地代の受取証

地主に地代を支払ったので、その受取証をくれるように要求したのですが、地主は、受取証をくれません。この場合はどうしたらよいのでしょうか。
受取証は弁済の受領を証明する書面です。その形式には制限はなく、取引観念上適当なものであればよいのです。受取証には収入印紙を貼用して債権者が消印すべきものとされていてこれに違反すれば罰金または科料に処せられることがあります。しかし、受取証の民事的効力には影響はありません。債権者が、受領のつど作って渡したり、ガスや電気や水道や放送局の料金のように、あらかじめ固有に印刷された様式のものに書いて渡したりします。後者のような場合には、偽の集金人が料金を集めたりする、といった問題が生ずることもあります。この場合は、債務者は真の債権者でない者に弁済することになりますから、法律的には無効な弁済ということになるはずです。しかし、それでは善意の債務者は困りますから、民法四八〇条は、善意、無過失の弁済者にとっては受取証書の持参人は弁済受領の権限あるものと看倣すと規定して、受取証が本物であるかぎり、債務者を保護しています。
民法四八六条は、弁済者は弁済受領者に対して受取証書の交付を請求することを得と規定して、受取証の交付請求権を認めています。そこで問題となるのは、受取証の交付を請求しても相手方が交付してくれない場合に、弁済と引換えにその交付を請求することがでぎるかどうか、つまり弁済と受取証の交付とは同時履行の関係に立つと解すべきかどうかということです。ドイツ民法は同時履行を明言していますが、日本の民法には明文がありません。

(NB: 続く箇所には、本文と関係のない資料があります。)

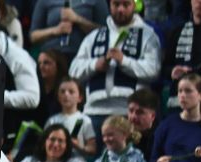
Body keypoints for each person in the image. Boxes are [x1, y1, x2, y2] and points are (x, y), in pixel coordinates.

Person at [68, 0, 161, 138]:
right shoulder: (94, 36)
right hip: (93, 111)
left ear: (134, 5)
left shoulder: (148, 35)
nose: (120, 9)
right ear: (109, 6)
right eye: (116, 5)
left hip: (129, 112)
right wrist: (95, 65)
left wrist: (124, 61)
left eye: (125, 5)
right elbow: (73, 71)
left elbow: (154, 70)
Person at [29, 0, 108, 58]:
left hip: (83, 55)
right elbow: (33, 36)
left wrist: (77, 19)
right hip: (52, 56)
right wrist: (55, 30)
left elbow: (106, 32)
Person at [46, 77, 97, 158]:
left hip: (77, 160)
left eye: (71, 92)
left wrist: (79, 146)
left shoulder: (83, 120)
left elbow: (92, 148)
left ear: (80, 98)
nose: (66, 95)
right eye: (62, 91)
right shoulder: (52, 120)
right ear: (58, 97)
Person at [127, 88, 159, 162]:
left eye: (140, 112)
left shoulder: (160, 138)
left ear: (152, 116)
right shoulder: (121, 134)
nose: (133, 117)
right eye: (131, 111)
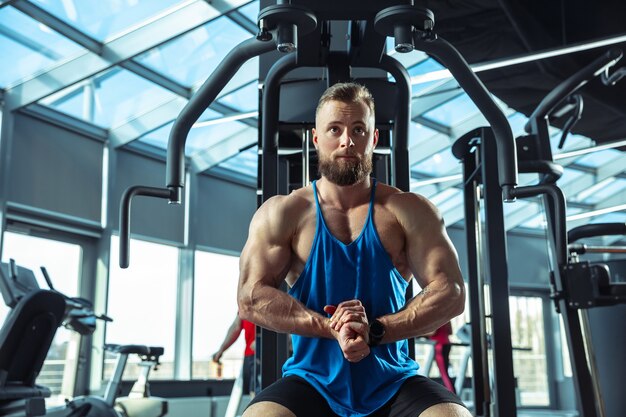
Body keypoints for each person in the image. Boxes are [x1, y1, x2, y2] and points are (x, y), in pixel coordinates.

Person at [237, 82, 470, 417]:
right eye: (335, 129)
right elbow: (250, 297)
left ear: (373, 139)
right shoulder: (283, 212)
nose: (347, 140)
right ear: (317, 139)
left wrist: (376, 331)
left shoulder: (409, 210)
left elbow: (452, 292)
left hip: (393, 381)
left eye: (359, 129)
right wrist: (332, 328)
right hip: (311, 381)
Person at [212, 314, 257, 396]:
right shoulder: (244, 302)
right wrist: (221, 349)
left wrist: (262, 341)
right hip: (249, 356)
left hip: (261, 356)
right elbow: (236, 326)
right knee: (251, 395)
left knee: (255, 394)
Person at [429, 321, 456, 393]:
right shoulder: (446, 316)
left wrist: (419, 334)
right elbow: (450, 332)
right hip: (446, 343)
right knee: (445, 372)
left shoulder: (434, 316)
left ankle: (453, 396)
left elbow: (433, 332)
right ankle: (453, 395)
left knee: (444, 373)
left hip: (440, 345)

正確にいえば、同時履行の関係というのは、売買契約の場合に典型的に現われるように、売主の代金支払と買主の目的物引渡しは、原則として、同時に行なうことが公平の観念に合するというような関係を予想しているのですが、契約の履行上、同時履行の関係は広く認めてしかるべしというのが判例、学説の傾向です。受取証の交付は、双務契約における一方の側の本来の給付そのものではないのですが、その者の一連の給付の一面として、信義則上も、相手方のなす弁済と牽連関係をもたせてもよいわけです。ですから、通説も、また判例も受取証の交付と弁済との間に同時履行の関係を認めています。債権者が受取証の交付を拒絶したときは、債務者は弁済を拒否できますし、その場合は債務者は履行遅滞の責を負うことはないわけです。したがって、本問の場合は、借地人は、他主に 対し、受取証をくれるまでは地代を支払いませんといって、がんばればよいことになります。

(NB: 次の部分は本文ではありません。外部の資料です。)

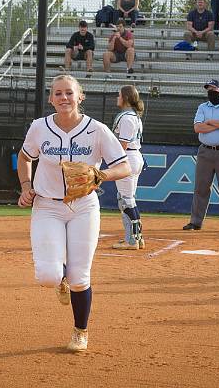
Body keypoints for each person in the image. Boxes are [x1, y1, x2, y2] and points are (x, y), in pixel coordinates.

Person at [16, 74, 131, 352]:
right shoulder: (39, 127)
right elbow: (24, 157)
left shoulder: (97, 129)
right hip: (47, 205)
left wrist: (99, 173)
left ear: (80, 96)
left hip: (83, 206)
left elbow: (125, 166)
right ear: (50, 99)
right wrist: (26, 186)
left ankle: (80, 331)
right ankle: (60, 278)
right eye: (58, 93)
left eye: (69, 93)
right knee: (48, 276)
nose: (63, 98)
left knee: (81, 278)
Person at [183, 80, 219, 233]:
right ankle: (195, 222)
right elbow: (197, 127)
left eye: (213, 88)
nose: (210, 91)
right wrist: (218, 123)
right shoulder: (202, 107)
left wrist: (209, 122)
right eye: (208, 89)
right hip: (205, 151)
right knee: (201, 188)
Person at [111, 85, 146, 250]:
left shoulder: (126, 117)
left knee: (125, 200)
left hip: (128, 158)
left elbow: (122, 145)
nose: (117, 98)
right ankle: (137, 236)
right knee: (129, 198)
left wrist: (110, 158)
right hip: (135, 156)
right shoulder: (134, 116)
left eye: (119, 95)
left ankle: (131, 239)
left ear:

問題となるのは、一定の弁済期において地主が受取証をくれなかった場合に、それを理由として、次期の弁済期に弁済を拒む抗弁権があるかどうかということです。そこまでは許されないと解すべきではないかと思われます。同時履行の抗弁権が生ずるのは一箇の双務契約から生じた対立する債務の間の関係においてですが、前の時期の受取証と後の時期の弁済とは対立する債務関係にあるとはいえないからであり、対立するのは、同一時期における弁済とそれに対する受取証であると、解すべきでしょう。